Quattro irlandesi giovani, cattivi, rumorosi e discretamente alla moda: ecco come si presentano i componenti della Girl Band, progetto post-punk o forse new wave o forse new-gaze all’esordio con Holding Hands with Jamie.
La musica della Girl Band è un intruglio carogna di testi e voce presi direttamente dai Fall, ritmiche e incedere catastrofico provenienti dalla New York degli A Place To Bury Strangers e i suoni o, per meglio dire i rumori, di altra gentaglia d’oltreoceano come Sightings e Neptune.
Nonostante l’utilizzo della più classica strumentazione rock, è innegabile che la chitarra non è suonata, ma picchiata, bistrattata, deturpata e sbeffeggiata attraverso un utilizzo che meno ortodosso non si può (dicono niente le derive più sperimentali di Thurston Moore e Lee Ranaldo?). Basso e batteria ricordano la meccanica ripetitiva della drum machine dei Big Black e, perché no?!, anche dei primi CCCP.

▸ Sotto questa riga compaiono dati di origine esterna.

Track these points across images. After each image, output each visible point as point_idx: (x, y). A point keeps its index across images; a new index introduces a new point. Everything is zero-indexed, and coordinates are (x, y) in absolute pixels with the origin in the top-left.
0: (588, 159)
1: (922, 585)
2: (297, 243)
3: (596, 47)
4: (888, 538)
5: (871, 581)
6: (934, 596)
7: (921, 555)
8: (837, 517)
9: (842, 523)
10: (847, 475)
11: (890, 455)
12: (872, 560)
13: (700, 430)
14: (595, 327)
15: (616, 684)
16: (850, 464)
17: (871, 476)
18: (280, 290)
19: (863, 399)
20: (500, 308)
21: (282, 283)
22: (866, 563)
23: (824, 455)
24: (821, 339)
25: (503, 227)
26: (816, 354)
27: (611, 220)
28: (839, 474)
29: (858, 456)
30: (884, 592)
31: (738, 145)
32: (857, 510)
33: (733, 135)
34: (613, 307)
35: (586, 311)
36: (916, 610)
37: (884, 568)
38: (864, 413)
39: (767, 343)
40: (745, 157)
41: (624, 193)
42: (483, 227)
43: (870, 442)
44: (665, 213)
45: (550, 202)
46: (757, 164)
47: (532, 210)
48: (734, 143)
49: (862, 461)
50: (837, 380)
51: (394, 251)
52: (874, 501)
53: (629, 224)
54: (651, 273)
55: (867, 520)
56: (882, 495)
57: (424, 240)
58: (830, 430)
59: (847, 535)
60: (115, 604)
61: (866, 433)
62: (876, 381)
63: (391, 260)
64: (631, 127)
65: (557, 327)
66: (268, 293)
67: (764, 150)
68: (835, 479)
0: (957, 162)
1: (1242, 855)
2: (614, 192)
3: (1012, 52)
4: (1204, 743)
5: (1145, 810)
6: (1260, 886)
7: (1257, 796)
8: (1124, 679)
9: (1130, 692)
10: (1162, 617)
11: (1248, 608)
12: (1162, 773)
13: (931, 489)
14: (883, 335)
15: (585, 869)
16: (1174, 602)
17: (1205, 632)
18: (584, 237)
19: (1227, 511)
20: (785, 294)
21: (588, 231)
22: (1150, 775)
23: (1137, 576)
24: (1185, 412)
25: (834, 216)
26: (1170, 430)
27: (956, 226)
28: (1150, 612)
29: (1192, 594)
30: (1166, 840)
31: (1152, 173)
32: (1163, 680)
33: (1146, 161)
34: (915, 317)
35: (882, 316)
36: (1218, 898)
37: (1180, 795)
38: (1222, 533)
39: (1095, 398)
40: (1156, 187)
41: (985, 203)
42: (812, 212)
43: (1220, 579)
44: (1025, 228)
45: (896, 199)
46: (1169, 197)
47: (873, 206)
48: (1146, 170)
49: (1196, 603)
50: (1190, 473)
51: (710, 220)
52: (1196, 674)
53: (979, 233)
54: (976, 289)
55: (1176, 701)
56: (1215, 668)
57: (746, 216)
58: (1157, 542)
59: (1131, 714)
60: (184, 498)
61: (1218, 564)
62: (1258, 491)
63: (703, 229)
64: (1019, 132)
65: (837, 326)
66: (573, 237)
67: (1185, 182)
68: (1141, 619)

I pezzi non sono canzoni in senso propriamente detto e quindi l’approccio al disco è ostico e disturbante di primo acchito, alla luce anche del fatto che i vari EP precedenti a questo album erano sempre carichi di noise e urlacchi, ma mai la destrutturazione era arrivata ad un livello così alto da minare ogni minimo riferimento alla classica canzone rock. Un’audacia di questo tipo non se la sono permessa nemmeno altre giovani band come gli Iceage. Ciò rende, già di per sé interessante il lavoro, ma, d’altra parte, non permette di comprendere la capacità di scrivere pezzi dei quattro lasciando spazio soltanto al loro spregiudicato rumorismo. Attenzione! Se fossimo in ambienti prettamente sperimentali ci sarebbe ben poco di interessante da segnalare in una proposta che, a parte una produzione lo-fi molto azzeccata, nulla aggiunge dal punto di vista compositivo o comunque non alza di molto l’asticella di altri progetti noise.
Vero è che il fatto di essere un progetto europeo giovane e che si interfaccia soprattutto col pubblico del rock indipendente pone la Girl Band su un piano particolare: o li si ama per l’irruenza e la sfacciata voglia di colpire più a livello sonoro che compositivo o li si può tranquillamente liquidare come un esempio mal riuscito di nuovo post punk, meglio composto e meglio suonato da altri come Eagulls o Lower. Un altro elemento differente rispetto agli EP precedenti, su tutti l’eccellente “France 98” (da riscoprire immediatamente) è un certo gusto garage non per forza osannato o ostentato alla maniera dei Thee Oh Sees, ma omaggiato in maniera schietta e personale nei pochi “riff” comprensibili.
“Holding Hand with Jamie” è, dunque, l’album che non ti aspetti: programmaticamente imperfetto, incompleto, rumoroso e sfacciato. Ti spiazza per la forza delle (non-)trovate compositive, completamente fuori dagli schemi, sconnesse al loro interno e una nei confronti dell’altra. Insomma la Girl Band si presenta alla prova d’esordio su Rough Trade con qualcosa di sicuramente strano, confuso, demolente. Agli ascoltatori la scelta da che parte stare, io per il momento me li godo e speriamo non si abbandonino al decadentismo dark wave che ha ucciso artisticamente gli Iceage.